WHAT YOU ARE ASKED TO DO:
Each line of the entries below that includes "which" belongs in your answer.

[Stored data entries]
┄┄┄┄┄┄

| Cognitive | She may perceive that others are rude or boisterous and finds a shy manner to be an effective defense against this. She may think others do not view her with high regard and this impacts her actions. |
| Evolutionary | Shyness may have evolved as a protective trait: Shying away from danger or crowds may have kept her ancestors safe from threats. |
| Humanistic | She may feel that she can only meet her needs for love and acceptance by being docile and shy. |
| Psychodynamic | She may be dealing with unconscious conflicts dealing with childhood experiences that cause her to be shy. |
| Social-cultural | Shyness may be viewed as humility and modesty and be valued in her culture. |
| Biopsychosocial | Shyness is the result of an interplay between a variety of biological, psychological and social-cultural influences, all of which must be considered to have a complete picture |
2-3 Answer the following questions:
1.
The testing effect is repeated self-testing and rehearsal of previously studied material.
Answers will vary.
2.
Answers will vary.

┄┄┄┄┄┄

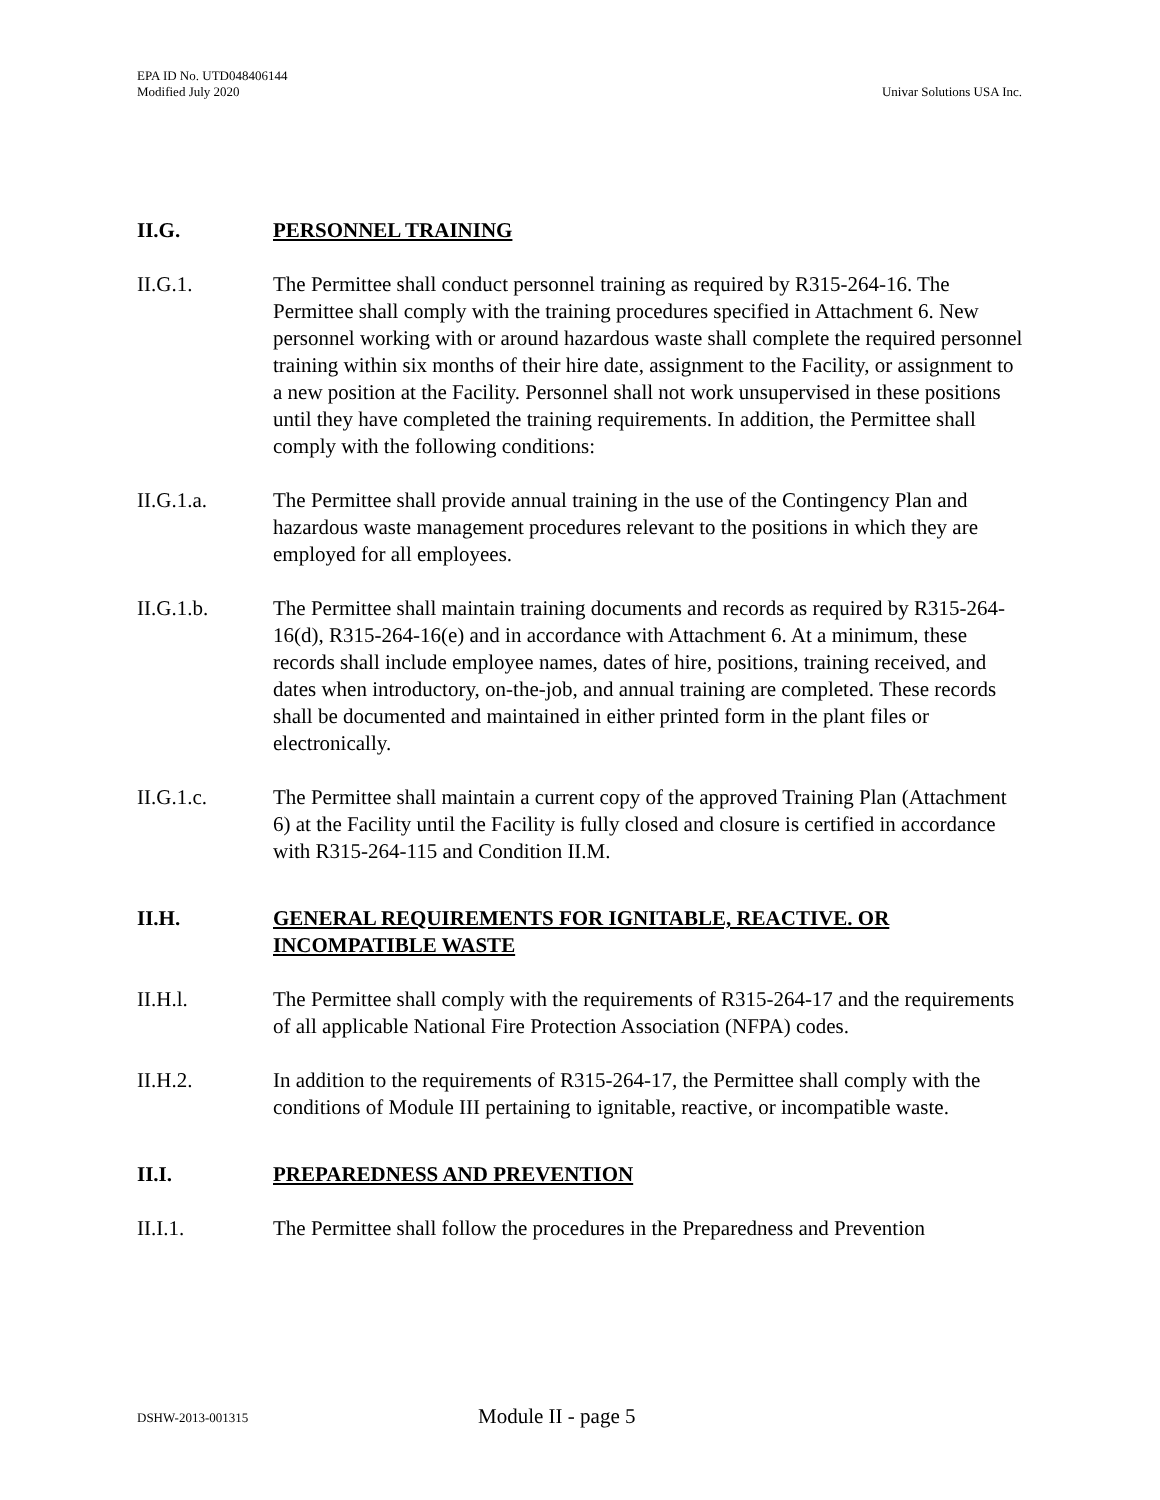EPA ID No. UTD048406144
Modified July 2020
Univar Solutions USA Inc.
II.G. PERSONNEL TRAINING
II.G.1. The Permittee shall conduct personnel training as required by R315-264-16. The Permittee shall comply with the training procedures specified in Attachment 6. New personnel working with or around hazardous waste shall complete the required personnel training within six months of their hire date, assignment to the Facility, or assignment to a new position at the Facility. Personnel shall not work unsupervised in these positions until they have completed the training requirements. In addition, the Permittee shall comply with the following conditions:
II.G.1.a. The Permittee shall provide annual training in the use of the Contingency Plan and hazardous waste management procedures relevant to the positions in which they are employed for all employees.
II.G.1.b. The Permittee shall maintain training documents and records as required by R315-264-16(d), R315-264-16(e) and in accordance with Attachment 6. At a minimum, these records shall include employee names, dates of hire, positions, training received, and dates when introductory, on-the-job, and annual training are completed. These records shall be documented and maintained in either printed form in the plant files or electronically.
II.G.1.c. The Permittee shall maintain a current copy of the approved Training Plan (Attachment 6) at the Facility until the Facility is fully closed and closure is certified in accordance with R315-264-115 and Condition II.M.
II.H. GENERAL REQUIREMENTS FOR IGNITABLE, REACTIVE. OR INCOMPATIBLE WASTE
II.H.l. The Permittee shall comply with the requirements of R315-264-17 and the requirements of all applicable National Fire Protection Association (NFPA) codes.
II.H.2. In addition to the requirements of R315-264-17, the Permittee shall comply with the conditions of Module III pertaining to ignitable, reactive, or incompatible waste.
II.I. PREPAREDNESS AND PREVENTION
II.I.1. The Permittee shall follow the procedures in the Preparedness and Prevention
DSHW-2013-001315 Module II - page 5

┄┄┄┄┄┄

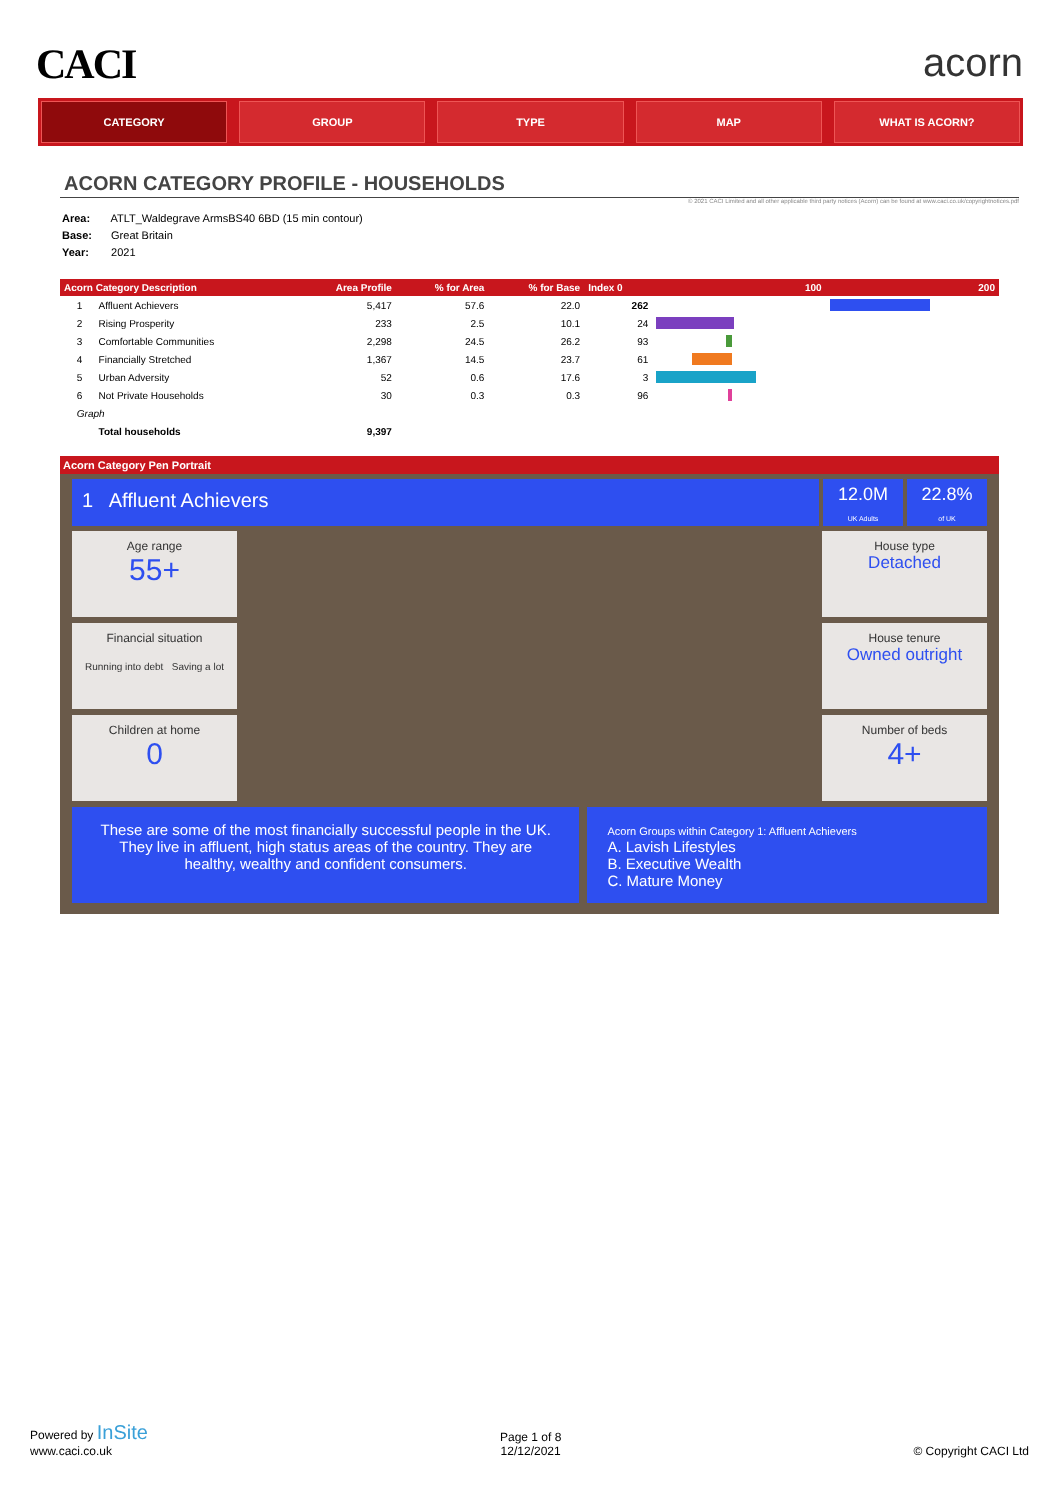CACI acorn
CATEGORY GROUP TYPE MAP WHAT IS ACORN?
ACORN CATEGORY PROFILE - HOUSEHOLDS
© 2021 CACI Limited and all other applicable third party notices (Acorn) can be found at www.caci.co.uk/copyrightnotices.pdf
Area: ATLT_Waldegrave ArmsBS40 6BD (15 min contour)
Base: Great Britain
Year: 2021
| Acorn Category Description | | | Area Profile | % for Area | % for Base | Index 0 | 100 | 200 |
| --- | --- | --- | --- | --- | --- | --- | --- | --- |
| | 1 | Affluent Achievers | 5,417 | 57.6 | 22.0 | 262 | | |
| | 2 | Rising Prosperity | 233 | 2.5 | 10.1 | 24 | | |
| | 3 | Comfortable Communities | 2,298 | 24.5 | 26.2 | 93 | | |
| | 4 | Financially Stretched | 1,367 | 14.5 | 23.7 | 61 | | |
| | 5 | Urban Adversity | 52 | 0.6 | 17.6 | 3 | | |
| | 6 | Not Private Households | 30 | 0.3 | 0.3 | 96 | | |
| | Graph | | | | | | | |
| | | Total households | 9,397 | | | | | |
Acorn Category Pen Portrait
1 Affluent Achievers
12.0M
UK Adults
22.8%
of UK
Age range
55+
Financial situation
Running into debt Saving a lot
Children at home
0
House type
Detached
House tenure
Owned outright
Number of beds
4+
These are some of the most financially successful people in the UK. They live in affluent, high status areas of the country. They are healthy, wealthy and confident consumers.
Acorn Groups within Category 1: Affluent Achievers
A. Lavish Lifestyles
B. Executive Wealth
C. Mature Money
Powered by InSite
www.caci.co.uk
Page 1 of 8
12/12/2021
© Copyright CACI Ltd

┄┄┄┄┄┄

WRITTEN SOLUTION:
| Biopsychosocial | Shyness is the result of an interplay between a variety of biological, psychological and social-cultural influences, all of which must be considered to have a complete picture |
II.G.1.a. The Permittee shall provide annual training in the use of the Contingency Plan and hazardous waste management procedures relevant to the positions in which they are employed for all employees.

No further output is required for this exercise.